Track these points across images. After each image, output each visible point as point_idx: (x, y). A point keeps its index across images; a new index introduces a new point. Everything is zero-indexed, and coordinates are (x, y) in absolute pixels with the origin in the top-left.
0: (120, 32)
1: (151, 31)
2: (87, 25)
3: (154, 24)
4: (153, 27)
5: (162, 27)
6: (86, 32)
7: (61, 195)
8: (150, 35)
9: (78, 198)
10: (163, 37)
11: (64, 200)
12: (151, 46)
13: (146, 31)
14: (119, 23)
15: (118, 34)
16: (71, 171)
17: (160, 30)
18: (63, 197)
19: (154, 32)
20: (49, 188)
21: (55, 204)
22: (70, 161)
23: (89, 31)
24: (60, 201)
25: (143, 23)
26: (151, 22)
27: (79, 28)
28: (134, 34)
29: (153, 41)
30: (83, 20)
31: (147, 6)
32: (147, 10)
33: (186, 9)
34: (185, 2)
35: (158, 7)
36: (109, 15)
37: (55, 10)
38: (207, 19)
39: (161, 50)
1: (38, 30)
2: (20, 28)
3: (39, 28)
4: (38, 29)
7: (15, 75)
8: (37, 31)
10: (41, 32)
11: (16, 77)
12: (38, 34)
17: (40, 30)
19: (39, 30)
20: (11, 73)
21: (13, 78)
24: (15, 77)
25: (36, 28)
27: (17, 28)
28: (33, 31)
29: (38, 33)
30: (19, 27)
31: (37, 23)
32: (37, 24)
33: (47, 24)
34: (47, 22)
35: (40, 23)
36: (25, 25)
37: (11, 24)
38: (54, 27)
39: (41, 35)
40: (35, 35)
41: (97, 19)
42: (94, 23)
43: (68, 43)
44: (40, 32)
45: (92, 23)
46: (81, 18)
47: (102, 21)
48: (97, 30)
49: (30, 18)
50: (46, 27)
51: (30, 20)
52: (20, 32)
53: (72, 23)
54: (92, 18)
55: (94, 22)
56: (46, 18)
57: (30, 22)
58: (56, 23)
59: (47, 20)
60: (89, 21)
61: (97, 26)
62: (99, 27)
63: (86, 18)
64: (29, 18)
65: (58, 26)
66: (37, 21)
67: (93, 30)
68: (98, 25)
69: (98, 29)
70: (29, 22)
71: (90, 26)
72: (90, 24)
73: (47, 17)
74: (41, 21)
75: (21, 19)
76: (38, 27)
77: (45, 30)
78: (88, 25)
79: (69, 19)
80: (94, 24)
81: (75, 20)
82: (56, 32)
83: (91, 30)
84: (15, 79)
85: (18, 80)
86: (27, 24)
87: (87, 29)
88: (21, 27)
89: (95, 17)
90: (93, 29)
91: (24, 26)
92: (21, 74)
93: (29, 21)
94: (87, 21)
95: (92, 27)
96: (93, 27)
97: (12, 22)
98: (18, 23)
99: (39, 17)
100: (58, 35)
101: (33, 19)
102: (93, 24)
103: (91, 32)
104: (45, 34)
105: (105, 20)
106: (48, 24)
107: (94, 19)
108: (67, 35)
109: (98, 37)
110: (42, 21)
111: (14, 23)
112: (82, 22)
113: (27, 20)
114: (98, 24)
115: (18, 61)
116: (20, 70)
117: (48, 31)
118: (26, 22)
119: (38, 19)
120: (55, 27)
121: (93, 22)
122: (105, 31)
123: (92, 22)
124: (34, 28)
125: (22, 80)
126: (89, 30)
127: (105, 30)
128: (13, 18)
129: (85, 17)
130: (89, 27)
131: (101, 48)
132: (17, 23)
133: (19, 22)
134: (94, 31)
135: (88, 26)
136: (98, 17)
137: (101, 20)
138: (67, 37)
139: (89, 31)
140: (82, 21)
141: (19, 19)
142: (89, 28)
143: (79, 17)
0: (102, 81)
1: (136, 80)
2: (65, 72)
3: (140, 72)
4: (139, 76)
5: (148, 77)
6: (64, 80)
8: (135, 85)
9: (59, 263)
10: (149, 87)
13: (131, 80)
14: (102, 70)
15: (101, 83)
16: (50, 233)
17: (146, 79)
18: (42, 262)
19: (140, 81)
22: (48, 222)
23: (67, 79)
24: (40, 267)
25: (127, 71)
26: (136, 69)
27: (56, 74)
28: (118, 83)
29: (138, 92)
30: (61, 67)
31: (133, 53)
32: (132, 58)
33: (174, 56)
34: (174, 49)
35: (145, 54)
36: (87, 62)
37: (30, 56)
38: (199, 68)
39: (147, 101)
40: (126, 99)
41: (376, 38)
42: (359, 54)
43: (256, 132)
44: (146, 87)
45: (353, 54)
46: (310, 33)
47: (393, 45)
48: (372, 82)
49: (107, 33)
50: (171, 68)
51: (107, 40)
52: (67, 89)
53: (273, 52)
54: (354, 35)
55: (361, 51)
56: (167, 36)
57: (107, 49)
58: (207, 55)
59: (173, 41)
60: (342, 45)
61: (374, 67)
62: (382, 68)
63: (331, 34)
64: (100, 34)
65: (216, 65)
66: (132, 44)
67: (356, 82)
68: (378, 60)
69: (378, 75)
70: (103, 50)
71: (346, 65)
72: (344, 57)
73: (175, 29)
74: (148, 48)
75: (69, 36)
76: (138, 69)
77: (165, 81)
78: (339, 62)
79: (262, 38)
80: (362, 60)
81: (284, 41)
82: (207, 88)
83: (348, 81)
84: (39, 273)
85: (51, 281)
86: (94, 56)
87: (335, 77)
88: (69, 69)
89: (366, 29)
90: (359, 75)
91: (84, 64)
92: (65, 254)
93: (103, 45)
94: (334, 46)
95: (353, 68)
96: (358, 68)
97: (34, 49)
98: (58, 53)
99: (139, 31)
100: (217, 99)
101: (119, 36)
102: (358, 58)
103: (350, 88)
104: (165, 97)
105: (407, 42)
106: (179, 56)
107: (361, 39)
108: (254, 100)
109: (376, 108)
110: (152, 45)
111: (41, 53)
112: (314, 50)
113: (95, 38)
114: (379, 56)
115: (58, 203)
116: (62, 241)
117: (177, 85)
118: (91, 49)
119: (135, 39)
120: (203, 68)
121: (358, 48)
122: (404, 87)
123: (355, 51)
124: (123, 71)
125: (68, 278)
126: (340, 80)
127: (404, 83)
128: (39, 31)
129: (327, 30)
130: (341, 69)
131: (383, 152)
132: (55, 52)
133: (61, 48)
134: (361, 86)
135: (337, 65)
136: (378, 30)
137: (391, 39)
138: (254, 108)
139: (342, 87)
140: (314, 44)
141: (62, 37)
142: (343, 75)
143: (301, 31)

⁂

### Assignment:
Copy every item above word for word, keeping all numbers and punctuation unchanged.

### Reply:
Track these points across images. After each image, output each visible point as point_idx: (x, y). A point keeps its index across images; a new index introduces a new point. Everything is zero-indexed, and coordinates are (x, y) in absolute pixels with the origin in the top-left.
0: (120, 32)
1: (151, 31)
2: (87, 25)
3: (154, 24)
4: (153, 27)
5: (162, 27)
6: (86, 32)
7: (61, 195)
8: (150, 35)
9: (78, 198)
10: (163, 37)
11: (64, 200)
12: (151, 46)
13: (146, 31)
14: (119, 23)
15: (118, 34)
16: (71, 171)
17: (160, 30)
18: (63, 197)
19: (154, 32)
20: (49, 188)
21: (55, 204)
22: (70, 161)
23: (89, 31)
24: (60, 201)
25: (143, 23)
26: (151, 22)
27: (79, 28)
28: (134, 34)
29: (153, 41)
30: (83, 20)
31: (147, 6)
32: (147, 10)
33: (186, 9)
34: (185, 2)
35: (158, 7)
36: (109, 15)
37: (55, 10)
38: (207, 19)
39: (161, 50)
1: (38, 30)
2: (20, 28)
3: (39, 28)
4: (38, 29)
7: (15, 75)
8: (37, 31)
10: (41, 32)
11: (16, 77)
12: (38, 34)
17: (40, 30)
19: (39, 30)
20: (11, 73)
21: (13, 78)
24: (15, 77)
25: (36, 28)
27: (17, 28)
28: (33, 31)
29: (38, 33)
30: (19, 27)
31: (37, 23)
32: (37, 24)
33: (47, 24)
34: (47, 22)
35: (40, 23)
36: (25, 25)
37: (11, 24)
38: (54, 27)
39: (41, 35)
40: (35, 35)
41: (97, 19)
42: (94, 23)
43: (68, 43)
44: (40, 32)
45: (92, 23)
46: (81, 18)
47: (102, 21)
48: (97, 30)
49: (30, 18)
50: (46, 27)
51: (30, 20)
52: (20, 32)
53: (72, 23)
54: (92, 18)
55: (94, 22)
56: (46, 18)
57: (30, 22)
58: (56, 23)
59: (47, 20)
60: (89, 21)
61: (97, 26)
62: (99, 27)
63: (86, 18)
64: (29, 18)
65: (58, 26)
66: (37, 21)
67: (93, 30)
68: (98, 25)
69: (98, 29)
70: (29, 22)
71: (90, 26)
72: (90, 24)
73: (47, 17)
74: (41, 21)
75: (21, 19)
76: (38, 27)
77: (45, 30)
78: (88, 25)
79: (69, 19)
80: (94, 24)
81: (75, 20)
82: (56, 32)
83: (91, 30)
84: (15, 79)
85: (18, 80)
86: (27, 24)
87: (87, 29)
88: (21, 27)
89: (95, 17)
90: (93, 29)
91: (24, 26)
92: (21, 74)
93: (29, 21)
94: (87, 21)
95: (92, 27)
96: (93, 27)
97: (12, 22)
98: (18, 23)
99: (39, 17)
100: (58, 35)
101: (33, 19)
102: (93, 24)
103: (91, 32)
104: (45, 34)
105: (105, 20)
106: (48, 24)
107: (94, 19)
108: (67, 35)
109: (98, 37)
110: (42, 21)
111: (14, 23)
112: (82, 22)
113: (27, 20)
114: (98, 24)
115: (18, 61)
116: (20, 70)
117: (48, 31)
118: (26, 22)
119: (38, 19)
120: (55, 27)
121: (93, 22)
122: (105, 31)
123: (92, 22)
124: (34, 28)
125: (22, 80)
126: (89, 30)
127: (105, 30)
128: (13, 18)
129: (85, 17)
130: (89, 27)
131: (101, 48)
132: (17, 23)
133: (19, 22)
134: (94, 31)
135: (88, 26)
136: (98, 17)
137: (101, 20)
138: (67, 37)
139: (89, 31)
140: (82, 21)
141: (19, 19)
142: (89, 28)
143: (79, 17)
0: (102, 81)
1: (136, 80)
2: (65, 72)
3: (140, 72)
4: (139, 76)
5: (148, 77)
6: (64, 80)
8: (135, 85)
9: (59, 263)
10: (149, 87)
13: (131, 80)
14: (102, 70)
15: (101, 83)
16: (50, 233)
17: (146, 79)
18: (42, 262)
19: (140, 81)
22: (48, 222)
23: (67, 79)
24: (40, 267)
25: (127, 71)
26: (136, 69)
27: (56, 74)
28: (118, 83)
29: (138, 92)
30: (61, 67)
31: (133, 53)
32: (132, 58)
33: (174, 56)
34: (174, 49)
35: (145, 54)
36: (87, 62)
37: (30, 56)
38: (199, 68)
39: (147, 101)
40: (126, 99)
41: (376, 38)
42: (359, 54)
43: (256, 132)
44: (146, 87)
45: (353, 54)
46: (310, 33)
47: (393, 45)
48: (372, 82)
49: (107, 33)
50: (171, 68)
51: (107, 40)
52: (67, 89)
53: (273, 52)
54: (354, 35)
55: (361, 51)
56: (167, 36)
57: (107, 49)
58: (207, 55)
59: (173, 41)
60: (342, 45)
61: (374, 67)
62: (382, 68)
63: (331, 34)
64: (100, 34)
65: (216, 65)
66: (132, 44)
67: (356, 82)
68: (378, 60)
69: (378, 75)
70: (103, 50)
71: (346, 65)
72: (344, 57)
73: (175, 29)
74: (148, 48)
75: (69, 36)
76: (138, 69)
77: (165, 81)
78: (339, 62)
79: (262, 38)
80: (362, 60)
81: (284, 41)
82: (207, 88)
83: (348, 81)
84: (39, 273)
85: (51, 281)
86: (94, 56)
87: (335, 77)
88: (69, 69)
89: (366, 29)
90: (359, 75)
91: (84, 64)
92: (65, 254)
93: (103, 45)
94: (334, 46)
95: (353, 68)
96: (358, 68)
97: (34, 49)
98: (58, 53)
99: (139, 31)
100: (217, 99)
101: (119, 36)
102: (358, 58)
103: (350, 88)
104: (165, 97)
105: (407, 42)
106: (179, 56)
107: (361, 39)
108: (254, 100)
109: (376, 108)
110: (152, 45)
111: (41, 53)
112: (314, 50)
113: (95, 38)
114: (379, 56)
115: (58, 203)
116: (62, 241)
117: (177, 85)
118: (91, 49)
119: (135, 39)
120: (203, 68)
121: (358, 48)
122: (404, 87)
123: (355, 51)
124: (123, 71)
125: (68, 278)
126: (340, 80)
127: (404, 83)
128: (39, 31)
129: (327, 30)
130: (341, 69)
131: (383, 152)
132: (55, 52)
133: (61, 48)
134: (361, 86)
135: (337, 65)
136: (378, 30)
137: (391, 39)
138: (254, 108)
139: (342, 87)
140: (314, 44)
141: (62, 37)
142: (343, 75)
143: (301, 31)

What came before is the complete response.